Politics
President Barack Obama and Richard Cordray, center, visits with William Eason, Wednesday, Jan. 4, 2012, at his home in Cleveland, Ohio. (AP Photo/Haraz N. Ghanbari) President Barack Obama and Richard Cordray, center, visits with William Eason, Wednesday, Jan. 4, 2012, at his home in Cleveland, Ohio. (AP Photo/Haraz N. Ghanbari)  

Obama escalates appointments crisis, claims Cordray has full powers without Senate approval

Neil Munro
White House Correspondent

President Barack Obama today escalated his claimed power to appoint top officials by announcing that his financial-sector appointee also has authority that is legally reserved only for an official who has been confirmed by the Senate.

The 2010 law that established the Consumer Financial Protection Bureau includes a section that says many of the bureau’s new powers are to be held by the secretary of the Treasury “until the Director of the Bureau is confirmed by the Senate.”

Obam’s Jan. 3. claim to have appointed Cordray appears to violate the Constitution and is a grab for increased presidential power, say many constitutional lawyers.

But his new Jan. 6 claim about Cordray’s powers goes even further by contradicting the plain language of the 2010 law that created the bureau.

Section 1066 of the law says many of the bureau’s new powers are activated once the Senate confirms a director. Those extra powers include the authority to write regulations for non-bank firms, such as payday lenders.

Obama also said Friday that Cordray’s new authority include those powers.

“Now that Richard [Cordray] is your director, you can finally exercise the full power that this agency has been given to protect consumers under the law,” Obama said in a Dec. 6 visit to the CFPB. (RELATED: Full coverage of the Consumer Financial Protection Bureau)

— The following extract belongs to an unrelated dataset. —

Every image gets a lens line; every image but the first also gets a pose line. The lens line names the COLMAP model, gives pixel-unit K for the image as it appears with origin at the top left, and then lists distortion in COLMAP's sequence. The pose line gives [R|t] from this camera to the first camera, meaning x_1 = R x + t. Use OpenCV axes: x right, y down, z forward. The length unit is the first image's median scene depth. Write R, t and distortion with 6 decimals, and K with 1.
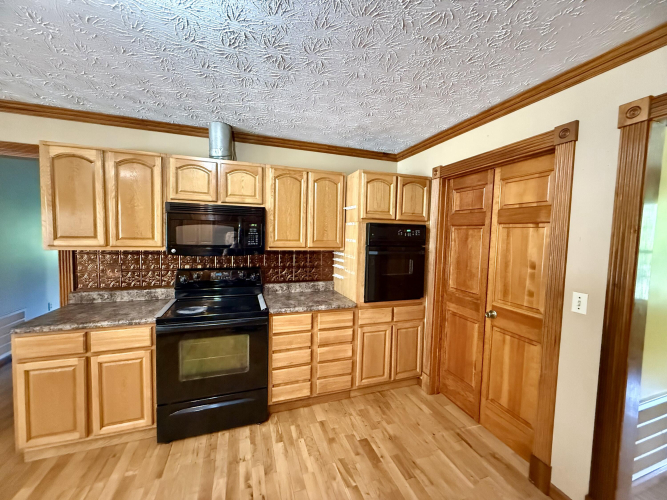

“Now that he’s here, irresponsible debt collectors and payday lenders, independent mortgage services and loan providers, they’re all bound by the same rules as everyone else.”

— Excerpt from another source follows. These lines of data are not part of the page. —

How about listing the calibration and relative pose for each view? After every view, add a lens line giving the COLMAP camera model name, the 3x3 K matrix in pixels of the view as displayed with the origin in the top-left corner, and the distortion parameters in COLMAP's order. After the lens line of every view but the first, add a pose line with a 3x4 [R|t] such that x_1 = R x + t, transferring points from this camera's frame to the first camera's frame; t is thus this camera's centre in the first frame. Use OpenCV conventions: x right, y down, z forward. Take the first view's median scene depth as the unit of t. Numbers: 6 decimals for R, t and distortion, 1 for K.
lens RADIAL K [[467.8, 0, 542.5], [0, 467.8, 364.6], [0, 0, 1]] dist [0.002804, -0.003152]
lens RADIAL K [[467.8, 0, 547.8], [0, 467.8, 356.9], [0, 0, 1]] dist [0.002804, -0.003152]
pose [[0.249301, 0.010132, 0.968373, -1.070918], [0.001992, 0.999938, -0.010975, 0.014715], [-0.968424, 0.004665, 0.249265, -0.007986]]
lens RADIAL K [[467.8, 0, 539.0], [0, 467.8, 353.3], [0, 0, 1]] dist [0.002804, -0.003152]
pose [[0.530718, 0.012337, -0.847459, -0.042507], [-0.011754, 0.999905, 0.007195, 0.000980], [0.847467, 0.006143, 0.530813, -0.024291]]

Obama’s declarations have “now escalated to arrogance on steroids,” said Roger Pilon, the founder and director of the Cato Institute’s constitutional studies center. Congress makes laws and the White House executes them, said Pilon, and Obama’s constitutional and legal claims “are a direct attack on the [Constitution’s] separation of powers principle.”

The Constitution, he said, curbs the president’s power by requiring him to win Senate approval for his top appointments. That, he said, “is a check on unbridled executive power.”

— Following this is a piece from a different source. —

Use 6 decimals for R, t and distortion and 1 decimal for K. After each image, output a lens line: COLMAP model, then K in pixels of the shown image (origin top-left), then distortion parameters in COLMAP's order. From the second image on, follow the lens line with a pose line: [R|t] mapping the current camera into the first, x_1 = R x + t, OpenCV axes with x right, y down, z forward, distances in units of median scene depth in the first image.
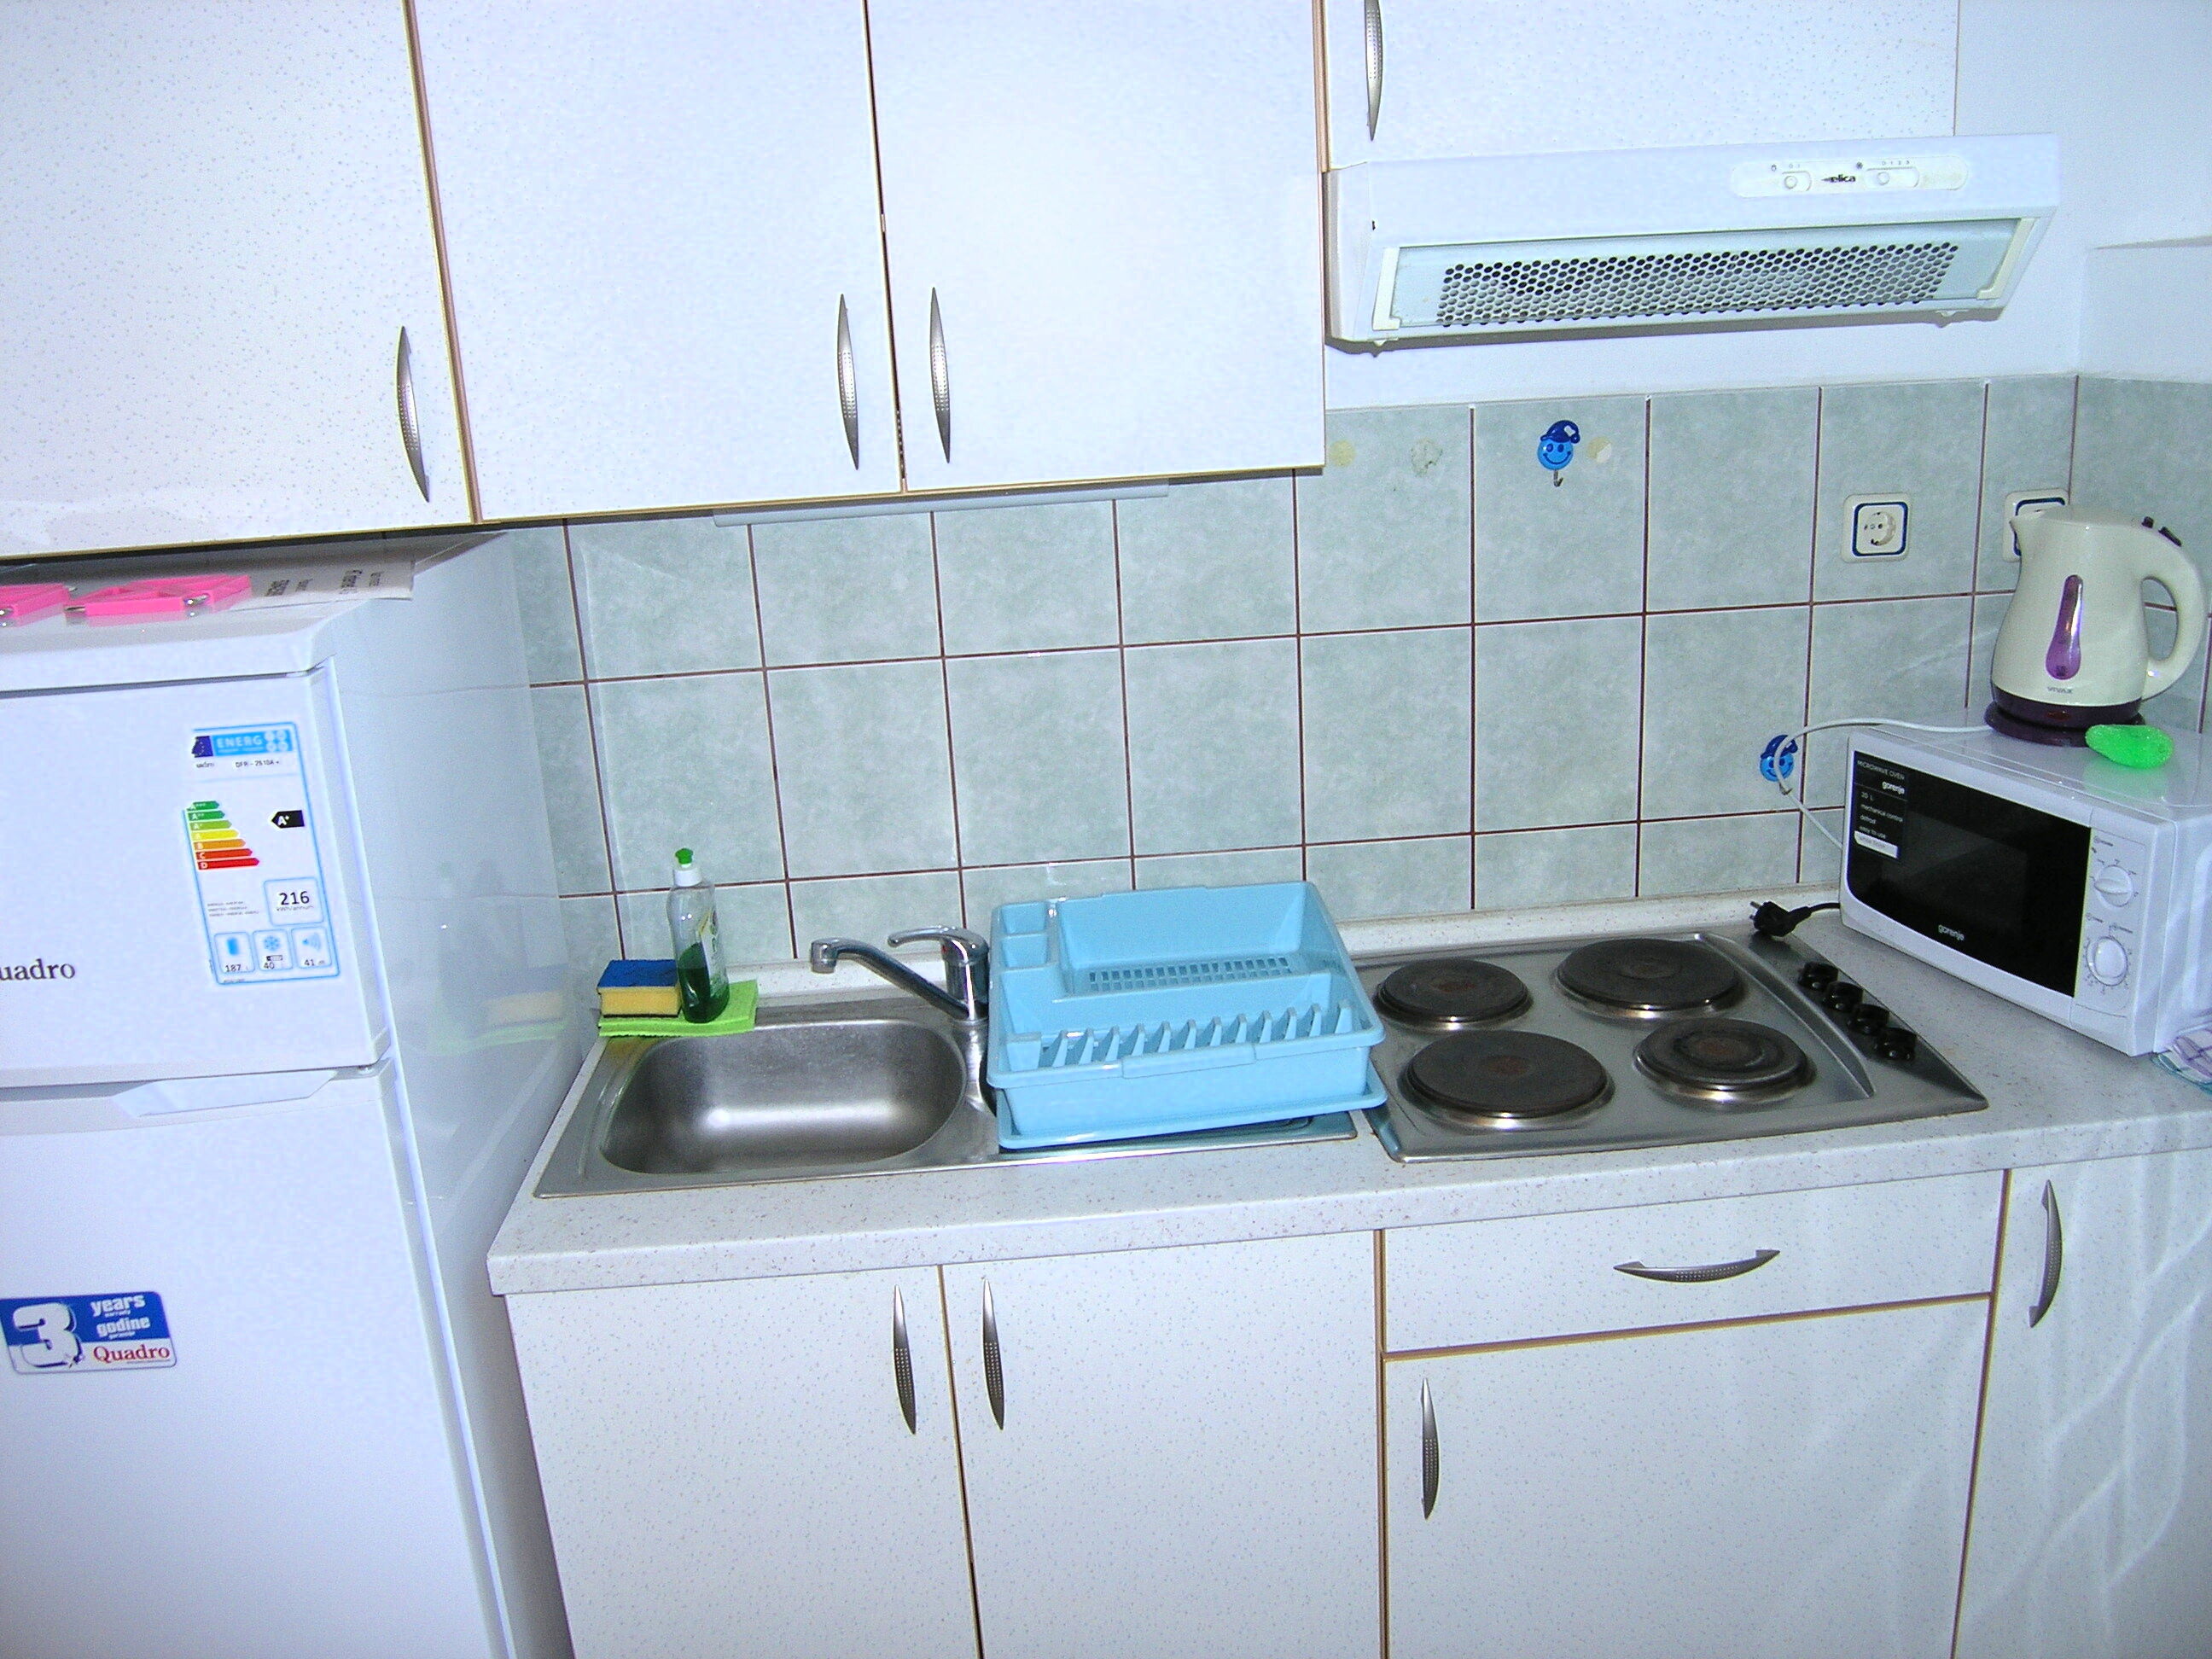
lens RADIAL K [[1835.1, 0, 1097.9], [0, 1835.1, 814.9], [0, 0, 1]] dist [-0.107950, 0.048693]
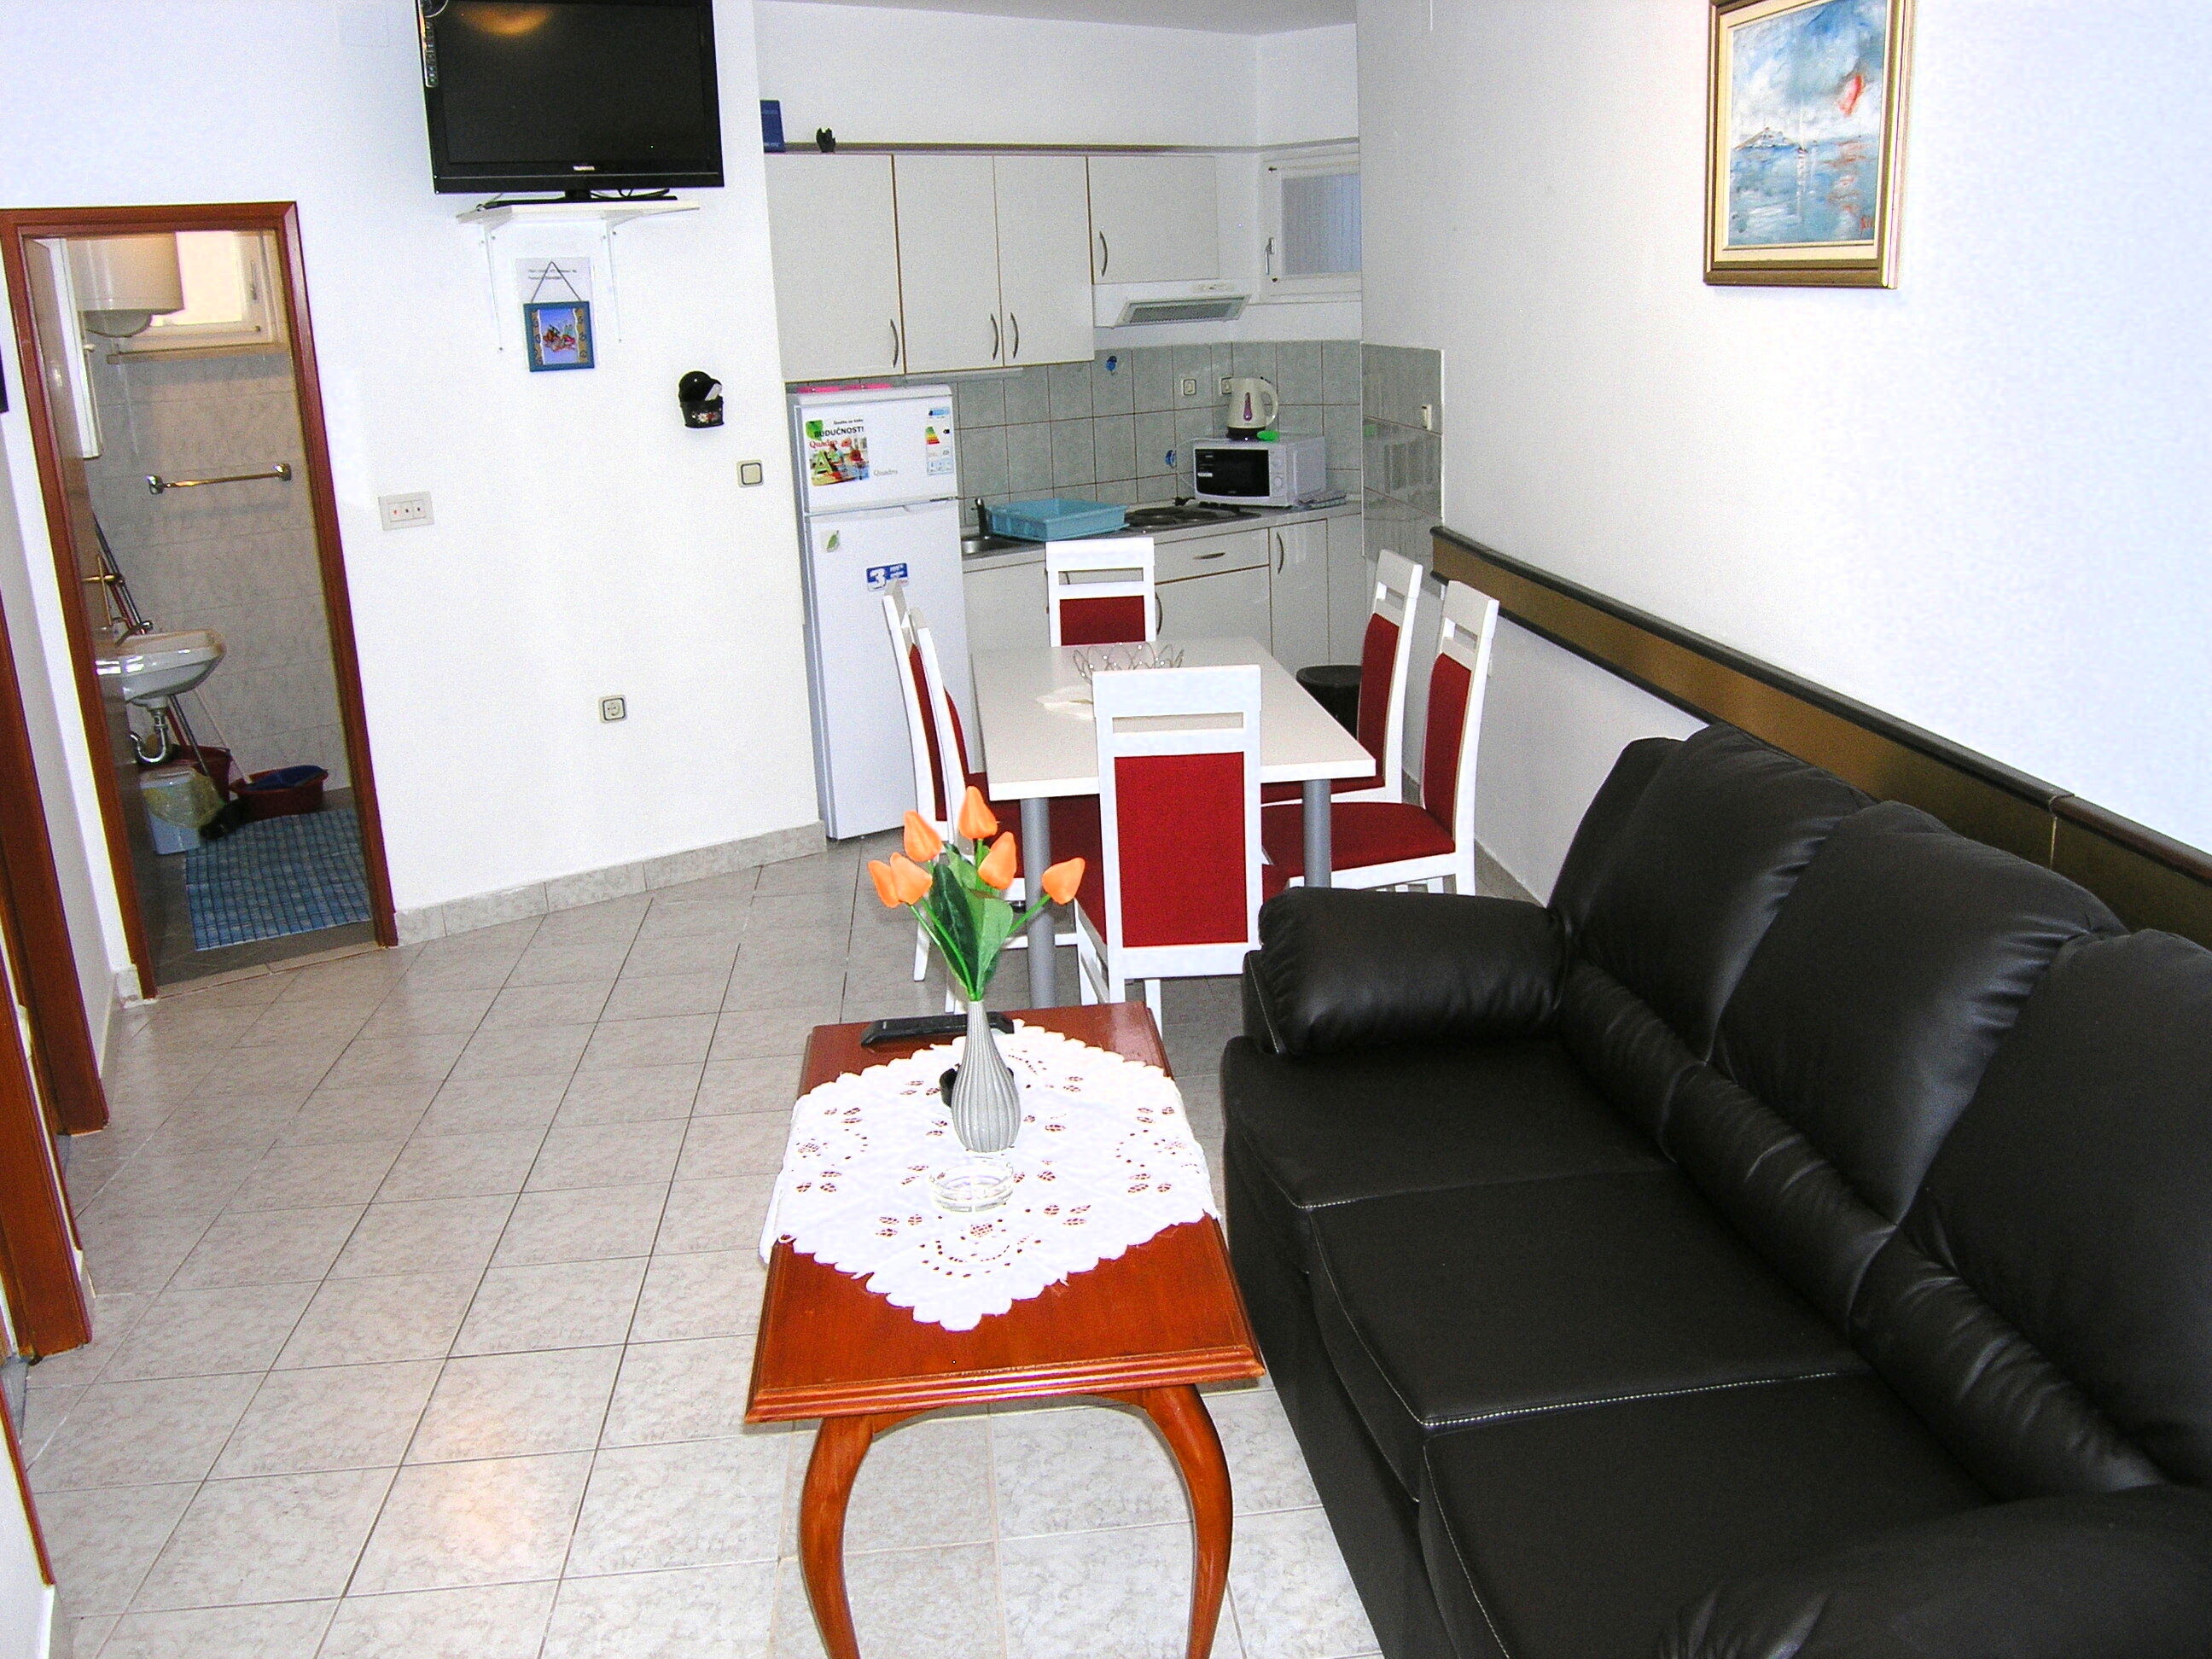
lens RADIAL K [[1835.1, 0, 1101.6], [0, 1835.1, 824.6], [0, 0, 1]] dist [-0.107950, 0.048693]
pose [[0.829054, -0.136750, 0.542190, -2.015683], [0.161115, 0.986932, 0.002564, 0.743414], [-0.535455, 0.085229, 0.840252, -2.086878]]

White House officials declined to answer The Daily Caller’s question about Obama’s claim to have confirmed — and not just recess-appointed — Cordray.

Instead, a White House official reiterated the unchallenged fact that a person can serve as director of the bureau after a proper recess appointment.

“The CFPB’s authorizing statute does not limit the President’s ability to exercise his constitutional power to appoint a Director during a recess,” said a statement from White House spokesman Eric Schultz. “The CFPB statute, like other statutes, makes clear that the Director is a presidentially-appointed, Senate-confirmed position, but it does not preclude a recess-appointed Director from serving.

Schultz declined to address the question of whether Obama can declared Cordray to be confirmed.

In a break from routine, White House officials did not hold a press conference today. The next conference will likely be held in three days.

During former president George W. Bush’s term in office, liberals heavily criticized him for saying the presidency affords America’s chief executive the authority to direct the nation’s foreign affairs without the agreement of the Congress. These controversies revolved around the idea of a “unitary executive,” which progressives said was a power grab.

However, “here we’re dealing with domestic issues where the president has far less independent power than in foreign affairs,” said Pilon.

This controversy created by Obama’s decisions, he said, is “a constitutional problem right from the start.”